Die Drohung des türkischen Ministerpräsidenten, die Beziehungen zur EU während der Ratspräsidentschaft Zyperns 2012 einzufrieren, ist nach Ansicht des Politologen Cemal Karakas vor allem taktisch motiviert. Eine ernsthafte politisch-wirtschaftliche Alternative zum EU-Beitritt habe die Türkei nicht.

Cemal Karakas im Gespräch mit Mascha Drost |
    Mascha Drost: Es ist ein Stück Europa, aber umgeben von Israel, Libanon, Syrien, Ägypten und der Türkei, keine direkt angrenzenden Staaten - dazwischen befindet sich das Mittelmeer -, aber um einen kleinen europäischen Teil hat sich gerade ein jahrzehntelanger Konflikt wieder verschärft, der Konflikt um die Insel Zypern. Zypern wird Mitte 2012 die EU-Ratspräsidentschaft antreten, und der türkische Ministerpräsident Tayyip Erdogan hat damit gedroht, die Beziehungen der Türkei zur EU für ein halbes Jahr einzufrieren. - Cemal Karakas ist wissenschaftlicher Mitarbeiter der Hessischen Stiftung Frieden und Konfliktforschung, und ihn habe ich vor der Sendung gefragt, ob dieser Schritt Erdogans vorauszusehen war oder ob sich da eine neue Mentalität im Umgang mit der EU abzeichnet.

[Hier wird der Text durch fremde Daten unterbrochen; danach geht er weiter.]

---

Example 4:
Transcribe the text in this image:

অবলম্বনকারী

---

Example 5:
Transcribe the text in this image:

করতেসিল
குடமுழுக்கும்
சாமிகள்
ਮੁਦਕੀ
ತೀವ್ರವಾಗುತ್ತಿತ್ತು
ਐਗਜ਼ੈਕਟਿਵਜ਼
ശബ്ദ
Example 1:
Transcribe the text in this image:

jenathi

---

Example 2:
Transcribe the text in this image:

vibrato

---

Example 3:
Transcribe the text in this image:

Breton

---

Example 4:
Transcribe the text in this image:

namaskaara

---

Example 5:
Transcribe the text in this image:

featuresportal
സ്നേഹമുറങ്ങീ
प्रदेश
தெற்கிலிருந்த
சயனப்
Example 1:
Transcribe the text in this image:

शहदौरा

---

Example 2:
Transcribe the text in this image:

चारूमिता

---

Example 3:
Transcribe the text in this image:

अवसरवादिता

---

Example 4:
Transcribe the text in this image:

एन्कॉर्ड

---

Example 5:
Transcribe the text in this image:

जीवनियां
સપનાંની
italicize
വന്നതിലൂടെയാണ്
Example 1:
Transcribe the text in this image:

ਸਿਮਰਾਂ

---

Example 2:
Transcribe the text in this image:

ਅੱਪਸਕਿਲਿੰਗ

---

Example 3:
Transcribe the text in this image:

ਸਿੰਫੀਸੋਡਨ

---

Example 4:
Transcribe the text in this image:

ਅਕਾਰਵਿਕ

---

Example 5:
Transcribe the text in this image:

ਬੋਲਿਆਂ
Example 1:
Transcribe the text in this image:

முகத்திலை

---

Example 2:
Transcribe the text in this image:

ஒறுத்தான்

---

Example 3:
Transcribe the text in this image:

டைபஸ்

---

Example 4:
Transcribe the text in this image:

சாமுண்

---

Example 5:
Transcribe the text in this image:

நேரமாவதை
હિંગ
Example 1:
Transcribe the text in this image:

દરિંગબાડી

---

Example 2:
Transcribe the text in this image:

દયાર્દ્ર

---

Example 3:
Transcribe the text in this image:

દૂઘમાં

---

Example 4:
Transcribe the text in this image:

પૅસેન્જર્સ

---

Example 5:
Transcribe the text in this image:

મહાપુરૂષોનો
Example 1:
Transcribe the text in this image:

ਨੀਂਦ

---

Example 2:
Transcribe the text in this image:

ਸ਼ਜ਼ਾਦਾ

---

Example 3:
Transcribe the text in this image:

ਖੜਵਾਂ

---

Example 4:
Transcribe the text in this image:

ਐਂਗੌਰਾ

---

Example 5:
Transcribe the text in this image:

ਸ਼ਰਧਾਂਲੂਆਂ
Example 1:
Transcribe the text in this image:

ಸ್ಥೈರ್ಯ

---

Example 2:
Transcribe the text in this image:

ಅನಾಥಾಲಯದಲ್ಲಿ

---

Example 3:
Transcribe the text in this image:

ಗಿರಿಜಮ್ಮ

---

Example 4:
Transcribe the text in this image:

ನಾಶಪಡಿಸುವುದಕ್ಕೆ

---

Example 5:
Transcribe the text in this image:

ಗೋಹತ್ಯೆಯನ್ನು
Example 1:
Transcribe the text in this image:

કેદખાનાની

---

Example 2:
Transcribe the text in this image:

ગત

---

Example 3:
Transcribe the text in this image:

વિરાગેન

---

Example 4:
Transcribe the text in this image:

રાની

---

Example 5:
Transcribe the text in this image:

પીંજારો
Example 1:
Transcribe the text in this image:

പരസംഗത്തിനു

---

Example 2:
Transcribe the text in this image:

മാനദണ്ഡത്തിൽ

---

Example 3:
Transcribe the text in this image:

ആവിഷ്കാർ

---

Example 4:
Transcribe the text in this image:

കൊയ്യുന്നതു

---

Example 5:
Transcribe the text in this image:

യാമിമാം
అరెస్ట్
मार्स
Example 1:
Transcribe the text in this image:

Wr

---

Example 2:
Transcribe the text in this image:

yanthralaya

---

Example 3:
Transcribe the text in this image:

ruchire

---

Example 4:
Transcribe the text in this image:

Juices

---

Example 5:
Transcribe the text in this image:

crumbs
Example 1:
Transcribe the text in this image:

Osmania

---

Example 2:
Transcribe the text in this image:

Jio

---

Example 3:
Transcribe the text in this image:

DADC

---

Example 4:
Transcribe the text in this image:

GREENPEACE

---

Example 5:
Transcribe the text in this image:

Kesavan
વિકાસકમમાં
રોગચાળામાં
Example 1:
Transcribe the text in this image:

    Cemal Karakas: Also ich würde das nicht Mentalität nennen, sondern meines Erachtens ist das Ganze vor allem taktisch motiviert. Man darf ja nicht vergessen, dass Zypern ein vollwertiges Mitglied der Europäischen Union ist und jederzeit die Beitrittsverhandlungen mit der Türkei stoppen kann und somit auch am längeren Hebel sitzt. Aber diese Hebelfunktion funktioniert ja nur so lange, wie die Türkei auch ernsthaft der Europäischen Union beitreten will. Das heißt also, wenn man diese Beitrittsperspektive, so wie es jetzt der Premierminister Erdogan gemacht hat, von sich aus relativiert, dann nimmt man so ein Stück weit auch den Wind aus den Segeln der Beitrittsgegner und auch Zyperns.

    Drost: Und dieses Vorhalten, eben die Verbindung zur EU einzufrieren, ist das ein neues Selbstbewusstsein, eines, das die Bittstellerrolle an die EU nicht mehr nötig hat?

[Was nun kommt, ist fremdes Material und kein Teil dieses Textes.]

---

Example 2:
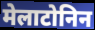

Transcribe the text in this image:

मेलाटोनिन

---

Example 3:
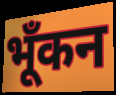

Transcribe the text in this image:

भूँकन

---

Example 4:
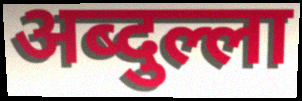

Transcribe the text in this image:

अब्दुल्ला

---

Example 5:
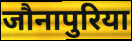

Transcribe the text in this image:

जौनापुरिया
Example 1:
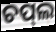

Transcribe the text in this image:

ଚପ୍‌ଲ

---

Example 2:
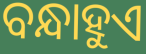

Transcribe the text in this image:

ବନ୍ଧାହୁଏ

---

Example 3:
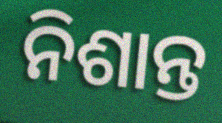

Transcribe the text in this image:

ନିଶାନ୍ତ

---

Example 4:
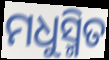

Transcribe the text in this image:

ମଧୁସ୍ମିତ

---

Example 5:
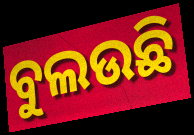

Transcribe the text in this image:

ବୁଲଉଛି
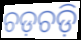
ଚଡ଼ଚଡ଼ି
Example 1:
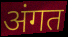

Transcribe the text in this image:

अंगत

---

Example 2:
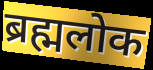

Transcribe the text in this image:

ब्रह्मलोक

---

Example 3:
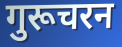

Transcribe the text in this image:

गुरूचरन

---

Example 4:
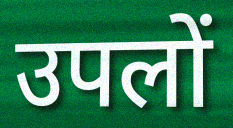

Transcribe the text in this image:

उपलों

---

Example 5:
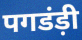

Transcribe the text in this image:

पगडंड़ी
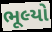
ભૂલ્યો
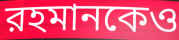
রহমানকেও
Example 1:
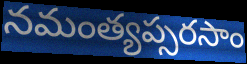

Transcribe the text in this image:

నమంత్యప్సరసాం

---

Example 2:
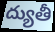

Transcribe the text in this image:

ద్యుతీ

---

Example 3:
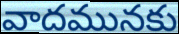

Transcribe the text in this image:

వాదమునకు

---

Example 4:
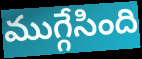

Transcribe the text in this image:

ముగ్గేసింది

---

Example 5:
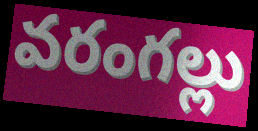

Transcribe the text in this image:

వరంగల్లు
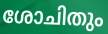
ശോചിതും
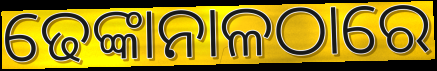
ଢେଙ୍କାନାଳଠାରେ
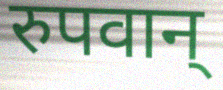
रुपवान्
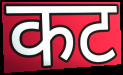
कट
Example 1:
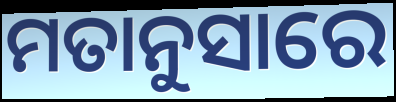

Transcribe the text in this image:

ମତାନୁସାରେ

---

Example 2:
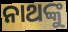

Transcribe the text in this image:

ନାଥଙ୍କୁ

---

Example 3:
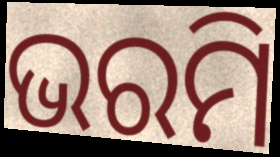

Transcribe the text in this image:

ଭରମି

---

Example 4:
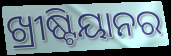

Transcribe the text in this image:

ଖ୍ରୀଷ୍ଟିୟାନର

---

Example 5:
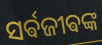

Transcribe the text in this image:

ସର୍ଵଜୀଵଙ୍କ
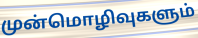
முன்மொழிவுகளும்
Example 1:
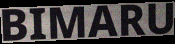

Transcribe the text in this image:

BIMARU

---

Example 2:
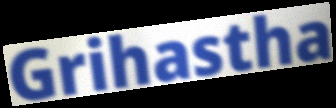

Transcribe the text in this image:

Grihastha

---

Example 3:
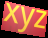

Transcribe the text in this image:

xyz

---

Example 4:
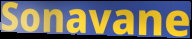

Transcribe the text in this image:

Sonavane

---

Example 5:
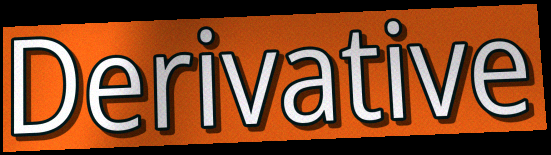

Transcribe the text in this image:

Derivative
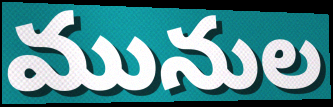
మునుల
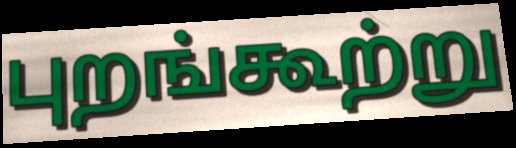
புறங்கூற்று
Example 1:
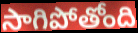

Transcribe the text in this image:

సాగిపోతోంది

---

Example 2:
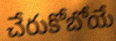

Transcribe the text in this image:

చేరుకోబోయే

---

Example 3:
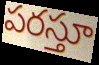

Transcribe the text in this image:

పరస్తూ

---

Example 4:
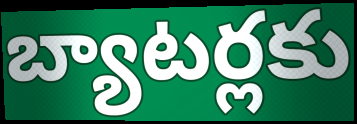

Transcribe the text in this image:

బ్యాటర్లకు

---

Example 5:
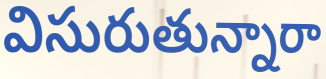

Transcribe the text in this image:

విసురుతున్నారా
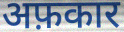
अफ़कार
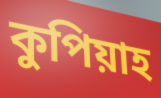
কুপিয়াহ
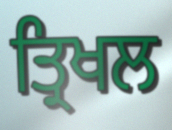
ਤ੍ਰਿਖਲ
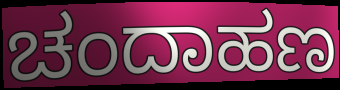
ಚಂದಾಹಣ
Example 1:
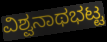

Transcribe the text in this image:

ವಿಶ್ವನಾಥಭಟ್ಟ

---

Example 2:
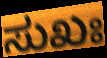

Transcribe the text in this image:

ಸುಖಃ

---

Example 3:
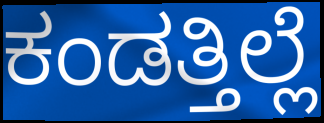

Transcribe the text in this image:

ಕಂಡತ್ತಿಲ್ಲೆ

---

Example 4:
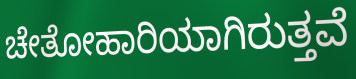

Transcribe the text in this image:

ಚೇತೋಹಾರಿಯಾಗಿರುತ್ತವೆ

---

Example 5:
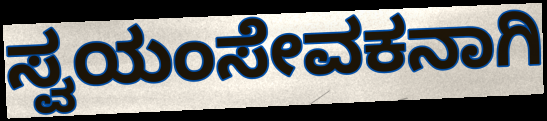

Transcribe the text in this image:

    Karakas: Ja! Also ich denke auch, dass das ein neues Selbstbewusstsein der Türkei repräsentiert. Aber ich denke auch, dass da eine gewisse Frustration mit herausspricht. Ich meine, man darf nicht vergessen, dass die Türkei seit Mitte der 60er-Jahre, also heute seit über 50 Jahren, ja schon assoziiertes Mitglied der Europäischen Gemeinschaft ist, und diese Beitrittsperspektive, die gibt es seit Ende der 90er, und seit einigen Jahren wird ja auch verhandelt. Aber man darf jetzt auch hier nicht vergessen, dass - seit sechs Jahren wird verhandelt - aber von den insgesamt 35 Beitrittskapiteln auch nur ein Kapitel erst abgeschlossen wurde, ja. Und wenn es in diesem Tempo weitergeht, denke ich, dass ein Beitritt der Türkei erst um 2020 realistisch ist.

    Drost: Ist das von der türkischen Seite her jetzt eine Abkehr von der EU oder bloß ein Warnschuss?

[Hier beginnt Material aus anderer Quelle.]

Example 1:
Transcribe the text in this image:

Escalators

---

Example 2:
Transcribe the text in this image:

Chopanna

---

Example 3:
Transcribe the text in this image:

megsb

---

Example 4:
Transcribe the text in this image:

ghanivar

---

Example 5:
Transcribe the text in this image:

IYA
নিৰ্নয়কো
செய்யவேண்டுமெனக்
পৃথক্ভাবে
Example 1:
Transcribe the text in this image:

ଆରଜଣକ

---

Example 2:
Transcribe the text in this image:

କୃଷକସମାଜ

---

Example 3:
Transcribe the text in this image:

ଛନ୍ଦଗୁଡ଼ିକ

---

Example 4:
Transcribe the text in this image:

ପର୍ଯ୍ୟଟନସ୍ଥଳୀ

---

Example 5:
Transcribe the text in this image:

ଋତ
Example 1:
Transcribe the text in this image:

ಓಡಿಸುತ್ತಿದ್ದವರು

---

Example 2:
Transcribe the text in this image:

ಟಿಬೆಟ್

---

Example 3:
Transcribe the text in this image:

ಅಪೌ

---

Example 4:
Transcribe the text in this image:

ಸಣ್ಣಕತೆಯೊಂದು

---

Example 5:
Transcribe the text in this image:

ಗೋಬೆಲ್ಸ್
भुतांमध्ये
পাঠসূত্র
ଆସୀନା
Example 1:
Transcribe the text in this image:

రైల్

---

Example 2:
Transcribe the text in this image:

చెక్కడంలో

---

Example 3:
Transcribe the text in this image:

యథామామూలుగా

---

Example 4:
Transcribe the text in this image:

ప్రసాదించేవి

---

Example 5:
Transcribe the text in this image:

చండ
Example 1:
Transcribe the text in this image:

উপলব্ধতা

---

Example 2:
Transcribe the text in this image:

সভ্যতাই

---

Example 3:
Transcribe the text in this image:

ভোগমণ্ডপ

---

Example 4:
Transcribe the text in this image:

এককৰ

    Karakas: Ich würde das Ganze nicht Abkehr nennen. Warnschuss vielleicht, aber da muss man auch immer schauen, welche Alternativen die Türkei ja selber für sich hat, also Alternativen zur EU-Mitgliedschaft, und ich bin da immer ein bisschen vorsichtig, der Türkei jetzt, wie sie das gerne selber macht, so eine Rolle als Vermittler oder Hegemon in Nahost zuzuschreiben. Ich denke, das Problem hier ist, dass man ja nicht Everybody's Darling sein kann, gerade die Türkei nicht in Nahost. Also man kann nicht Israel kritisieren und die Hamas wiederum nicht, was der Fall ist mit der AKP-Regierung, und das führt zu Glaubwürdigkeitsverlusten, und mich hat auch noch keiner davon überzeugen können, dass die Türkei eine ernsthafte politisch-wirtschaftliche Alternative zum EU-Beitritt hat.

    Drost: Vielleicht eine stärkere Rolle im Mittleren oder im Nahen Osten?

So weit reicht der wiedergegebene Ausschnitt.